Вместо Дмитровской дороги монах пошел на Серпуховскую, а там на Коломенскую, потом стали они колесить без дорог, спали на постоялых да кое-где. Сеньке надоело, он спросил Анкудима:
– Старче, чего ты ищешь?
– Отрок! Ищу я спасения в забвении, не все, вишь, кабаки монашескому чину приличествуют.
– Так вот те кабак!
– Непристойный он, то царев кабак!
– Зри дале – може, вон тот?
– Не наш… Были, вишь, в одном месте да перешли… а по тем путям наши кабаки, должно, дошли, и вывели кабацкие головы[28], вот эво, то будто и наш!
Анкудим повернул круто с дороги к старинному дому, вросшему в землю.
– Этот, спаси, Спасе, кажется, с приметой… – Разговаривая, подошел к дому, постучал в ставень закрытого окна, воззвал громко: «Сыне Божий, помилуй нас!»
– Идут – наш, не идут – не наш!
Сенька слышал далекие шаги, потом заскрипел замок в калитке ворот, над которыми ютилась облезлая, черная, с пестрым ликом икона.
– Аминь! Шествуй, отче, да пошто не один?
– Отрок сей – мой спутник к обители.
Они вошли во двор, потом спустились в подвал по гнилой лестнице.
– Эки хоромы древни, спаси тя, выбрал, Миколай! В прежнем месте было краше, – ворчал монах, волоча хромую ногу. – В кои веки на козле палач пересек кнутом жилу, маюсь… да еще неладной боярской сын погонял, извредил ступь, ты не спешно иди, мне тут незнакомо…
– Ништо, под ногой плотно!
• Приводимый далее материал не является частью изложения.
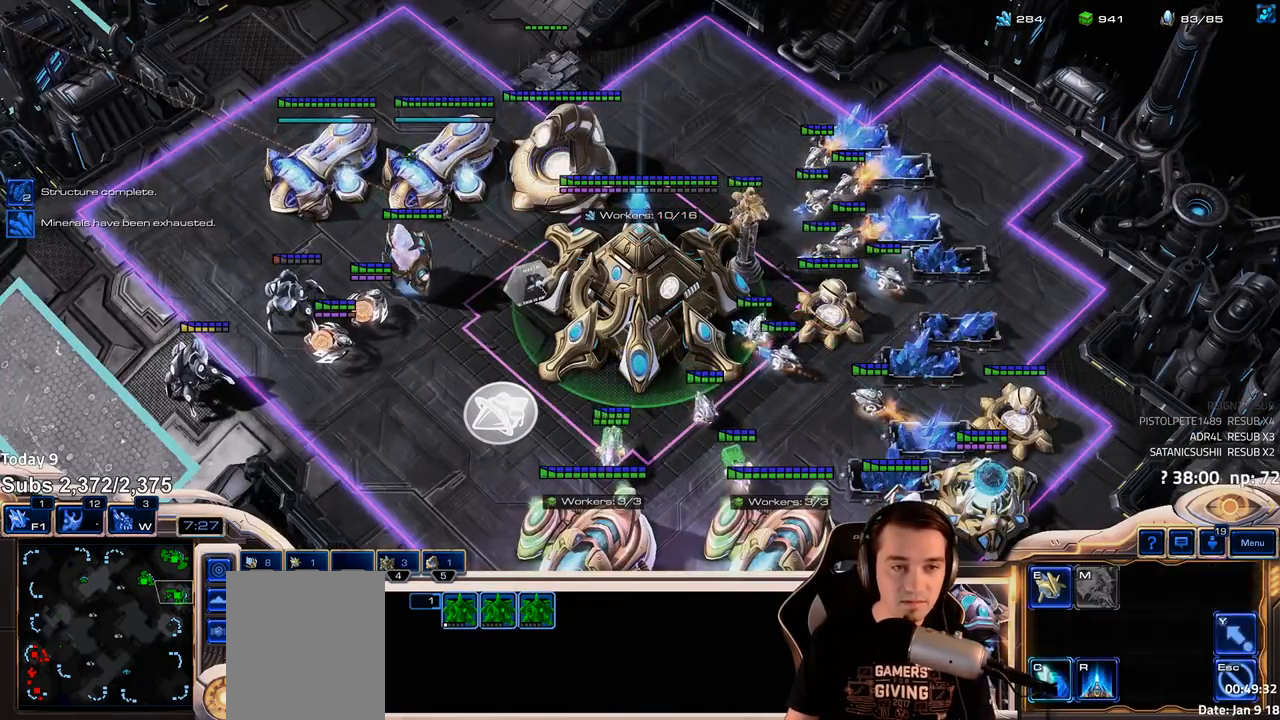
{"keys": ["f2"], "events": [[17, "c", "up"], [183, "4", "down"], [250, "4", "up"], [467, "f2", "down"]]}
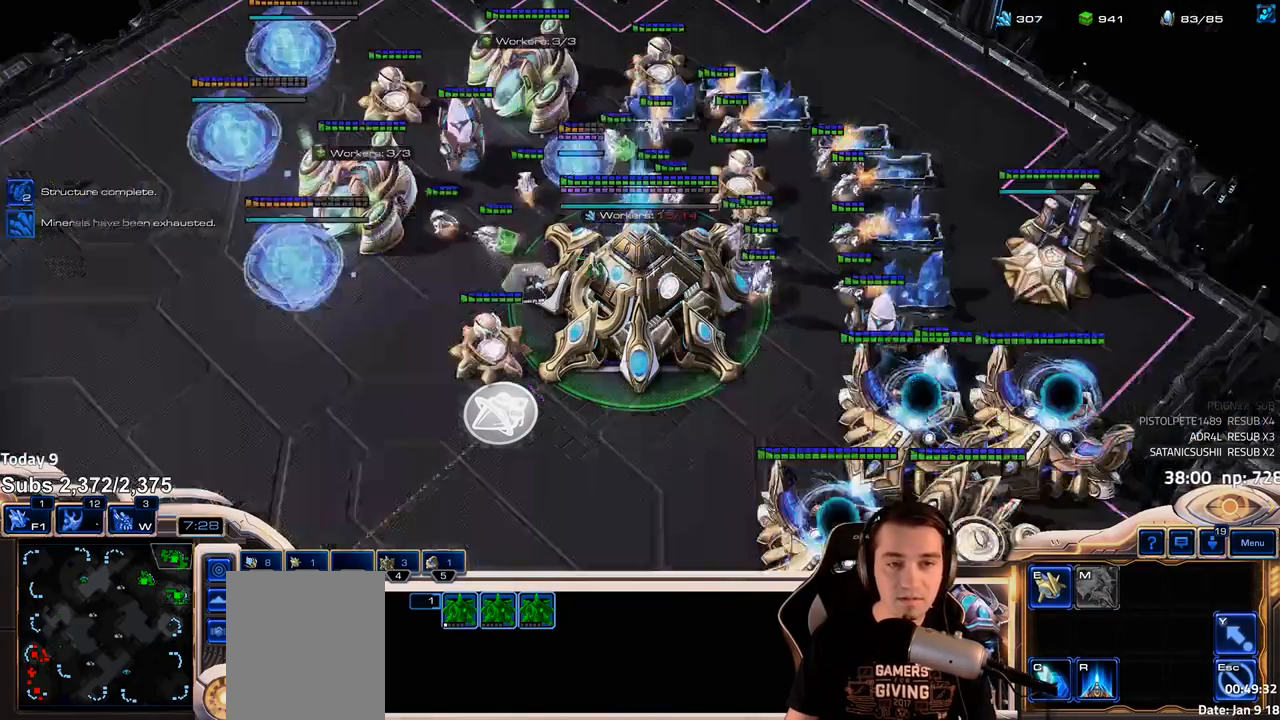
{"keys": [], "events": [[33, "f2", "up"], [133, "4", "down"], [183, "4", "up"]]}
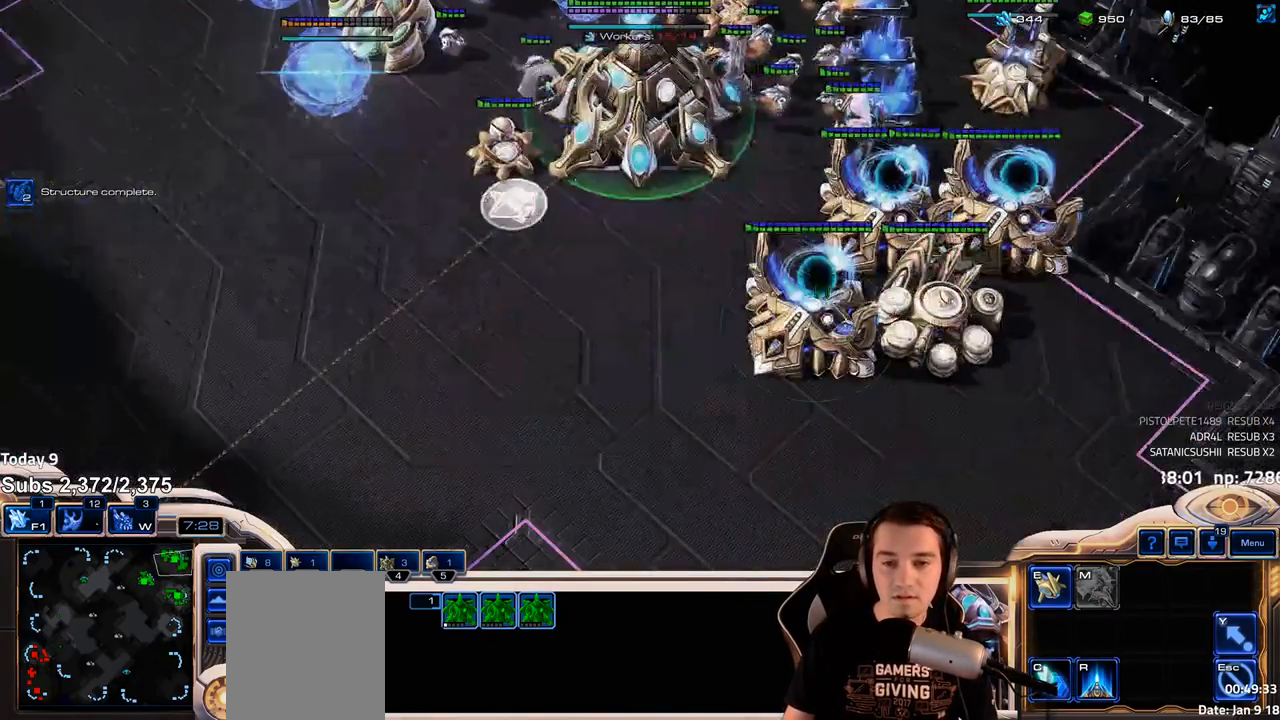
{"keys": [], "events": [[350, "shift", "down"], [417, "shift", "up"]]}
Из старого места целовальники выжили – бежал… да и то, в древних тепла боле, а свет тому пошто, хто зрит свет истинный?
– Праведник ты, спаси, Спасе…
Узким, вонючим от ближней ямы захода[29] коридором с тусклым светом фонаря прошли в сени, из сеней, нагибаясь в осевшей двери, в избу с лавками и русской курной печью.
В обширной избе с высоким, черным от курной печи потолком для хозяев прируб, там они вино курили, а под полом в ямах хоронили брагу и мед – мед держали на случай, если объявится такой питух, кто водки или браги пить не станет, тогда, как на кружечном дворе, отколупывали кусок меду, клали в ендову и разводили водкой.
При огне сальных огарков, еще плошки глиняной с жиром, дававшей вонючий свет, за длинным столом Сенька увидел троих питухов да двух женок. Одна – молодая, похожая на мастериху, румяная, другая – с желтым лицом и ртом поджатым, в морщинах.